Below are records to repeat exactly; do not include any pictures.

[Opening DATASET EXTRACT section]

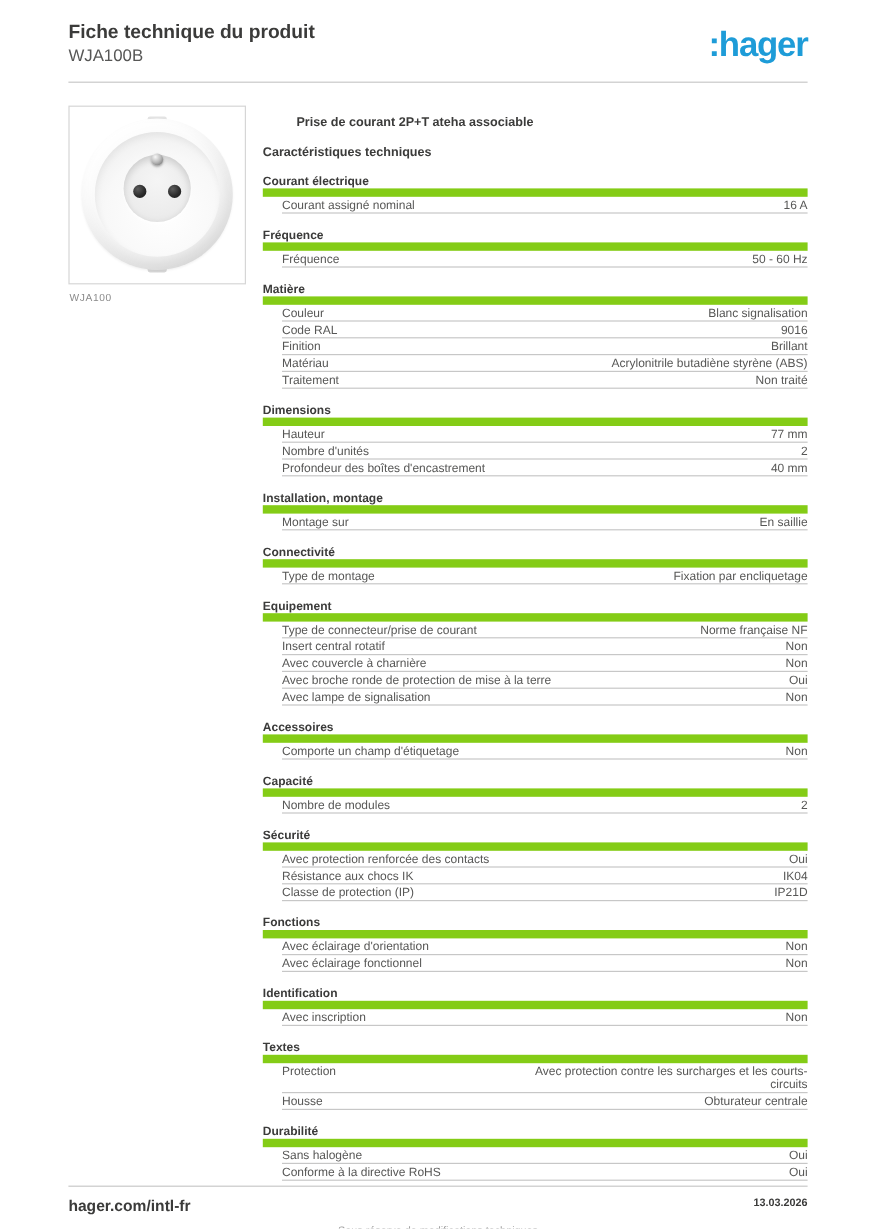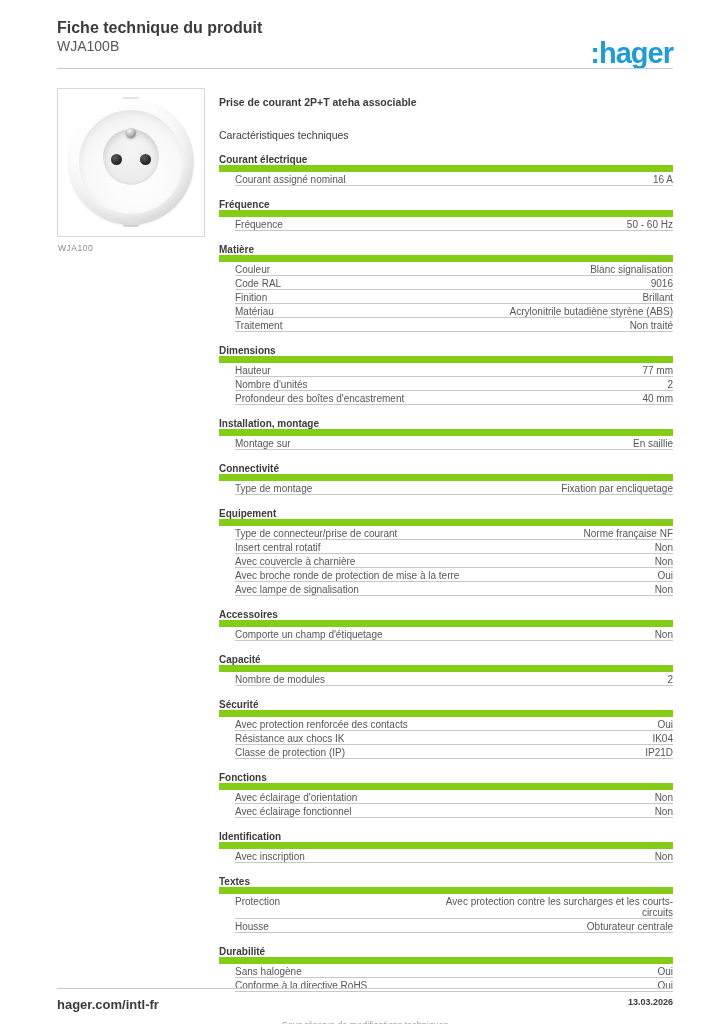--- a/index.html
+++ b/index.html
@@ -22,7 +22,7 @@
     font-size: 14px; font-weight: 400; color: #575756; line-height: 17px;
   }
   .brand-logo {
-    position: absolute; right: 51px; top: 38px;
+    position: absolute; right: 51px; top: 23px;
     font-size: 29px; font-weight: 700; letter-spacing: -1px;
     color: #1e9cd8; line-height: 30px;
   }

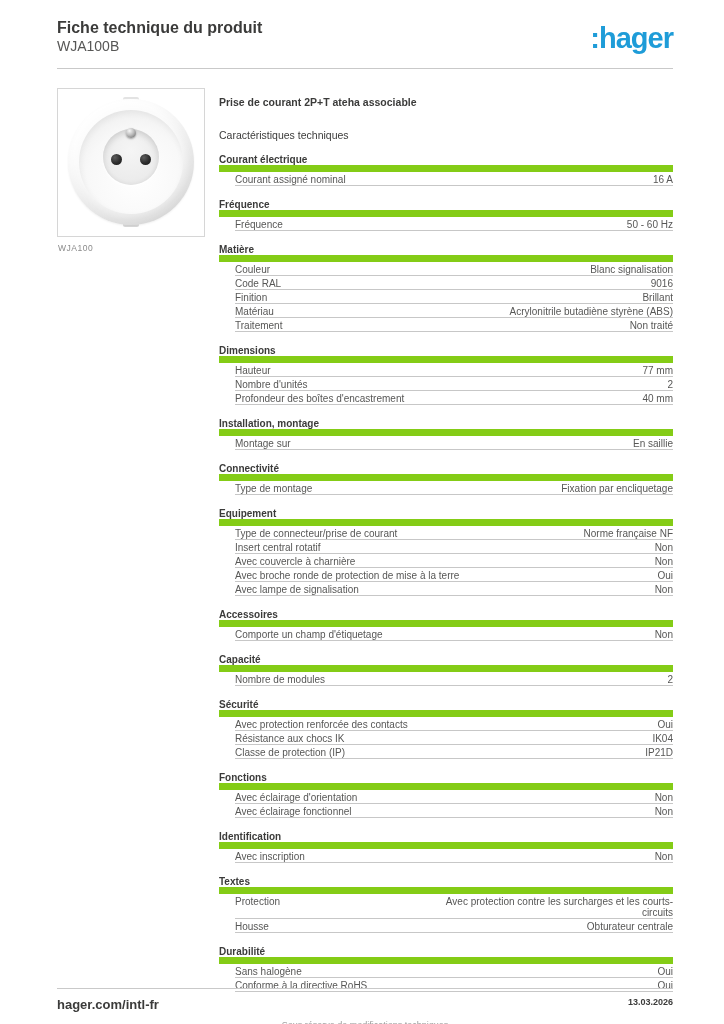--- a/index.html
+++ b/index.html
@@ -75,7 +75,7 @@
 
   
   .specs { position: absolute; left: 219px; top: 96px; width: 454px; }
-  .product-name { font-size: 10.5px; font-weight: 700; color: #3b3b3a; line-height: 12px; }
+  .product-name { font-size: 10.5px; font-weight: 700; color: #3b3b3a; line-height: 12px; margin-left: 28px; }
   .table-title  { margin-top: 21px; font-size: 10.5px; font-weight: 400; color: #3b3b3a; line-height: 12px; }
   .section { margin-top: 11px; }
   .section-title {

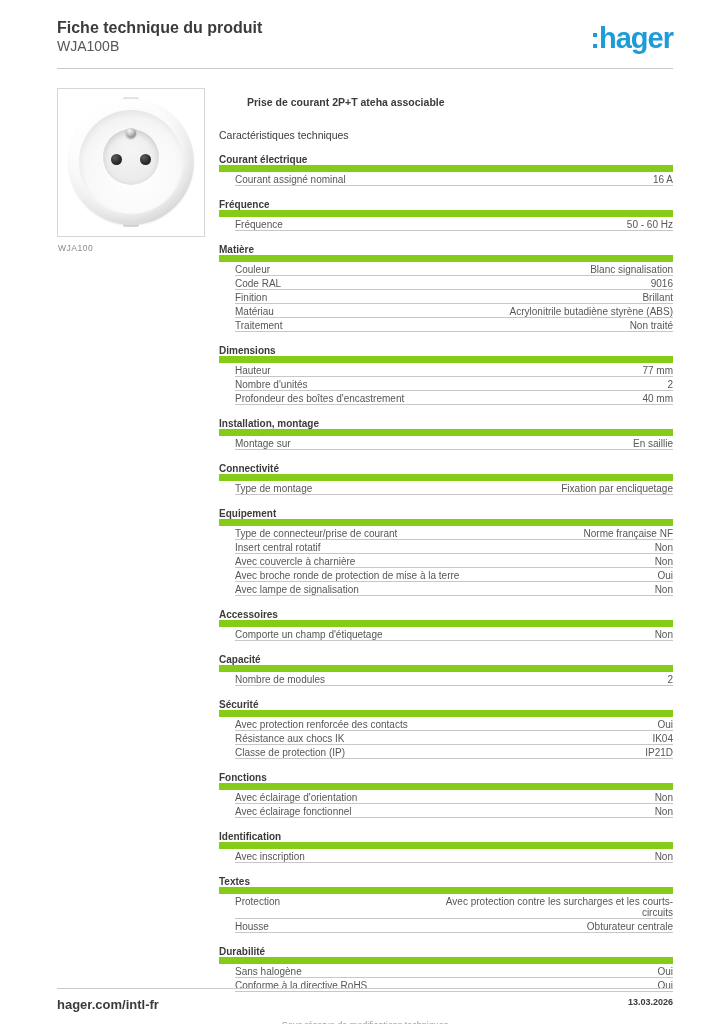--- a/index.html
+++ b/index.html
@@ -76,7 +76,7 @@
   
   .specs { position: absolute; left: 219px; top: 96px; width: 454px; }
   .product-name { font-size: 10.5px; font-weight: 700; color: #3b3b3a; line-height: 12px; margin-left: 28px; }
-  .table-title  { margin-top: 21px; font-size: 10.5px; font-weight: 400; color: #3b3b3a; line-height: 12px; }
+  .table-title  { margin-top: 13px; font-size: 10.5px; font-weight: 700; color: #3b3b3a; line-height: 12px; }
   .section { margin-top: 11px; }
   .section-title {
     font-size: 10px; font-weight: 700; color: #3b3b3a;

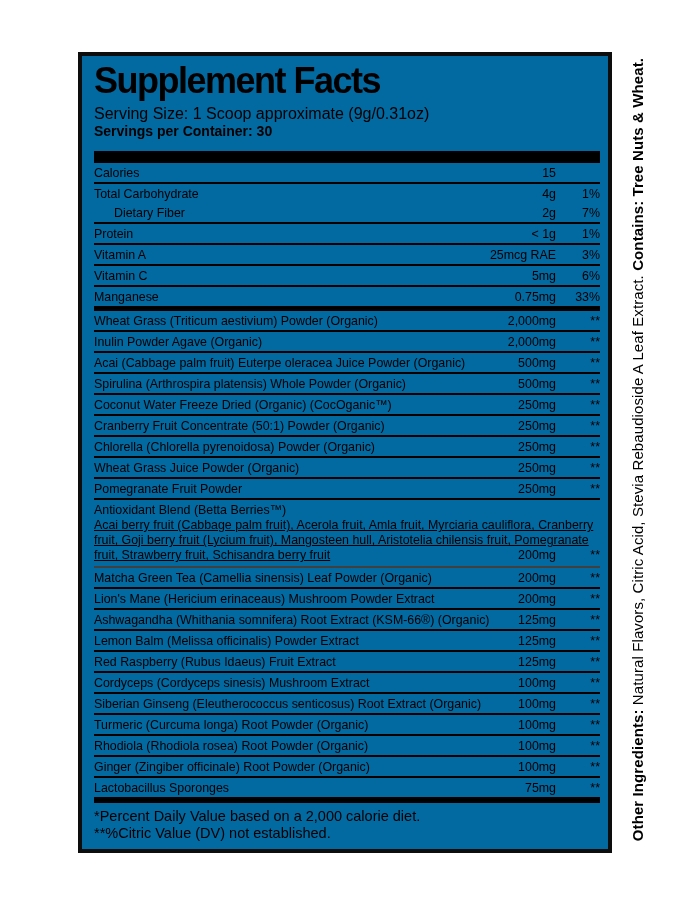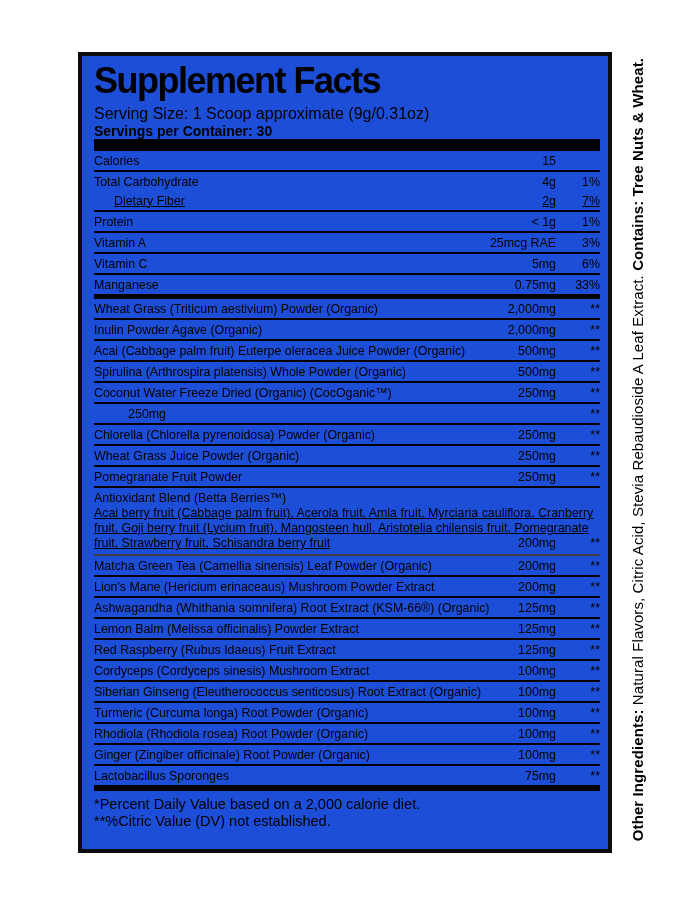--- a/index.html
+++ b/index.html
@@ -16,7 +16,7 @@
     left: 78px; top: 52px;
     width: 534px; height: 801px;
     border: 4px solid #0d0d0d;
-    background: #1d4ed8;
+    background: #0369a1;
     padding: 0 8px 0 12px;
   }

[Closing DATASET EXTRACT section]

* [TASK RESULT]:
--- a/index.html
+++ b/index.html
@@ -22,7 +22,7 @@
     font-size: 14px; font-weight: 400; color: #575756; line-height: 17px;
   }
   .brand-logo {
-    position: absolute; right: 51px; top: 38px;
+    position: absolute; right: 51px; top: 23px;
     font-size: 29px; font-weight: 700; letter-spacing: -1px;
     color: #1e9cd8; line-height: 30px;
   }

--- a/index.html
+++ b/index.html
@@ -75,7 +75,7 @@
 
   
   .specs { position: absolute; left: 219px; top: 96px; width: 454px; }
-  .product-name { font-size: 10.5px; font-weight: 700; color: #3b3b3a; line-height: 12px; }
+  .product-name { font-size: 10.5px; font-weight: 700; color: #3b3b3a; line-height: 12px; margin-left: 28px; }
   .table-title  { margin-top: 21px; font-size: 10.5px; font-weight: 400; color: #3b3b3a; line-height: 12px; }
   .section { margin-top: 11px; }
   .section-title {

--- a/index.html
+++ b/index.html
@@ -76,7 +76,7 @@
   
   .specs { position: absolute; left: 219px; top: 96px; width: 454px; }
   .product-name { font-size: 10.5px; font-weight: 700; color: #3b3b3a; line-height: 12px; margin-left: 28px; }
-  .table-title  { margin-top: 21px; font-size: 10.5px; font-weight: 400; color: #3b3b3a; line-height: 12px; }
+  .table-title  { margin-top: 13px; font-size: 10.5px; font-weight: 700; color: #3b3b3a; line-height: 12px; }
   .section { margin-top: 11px; }
   .section-title {
     font-size: 10px; font-weight: 700; color: #3b3b3a;

--- a/index.html
+++ b/index.html
@@ -16,7 +16,7 @@
     left: 78px; top: 52px;
     width: 534px; height: 801px;
     border: 4px solid #0d0d0d;
-    background: #1d4ed8;
+    background: #0369a1;
     padding: 0 8px 0 12px;
   }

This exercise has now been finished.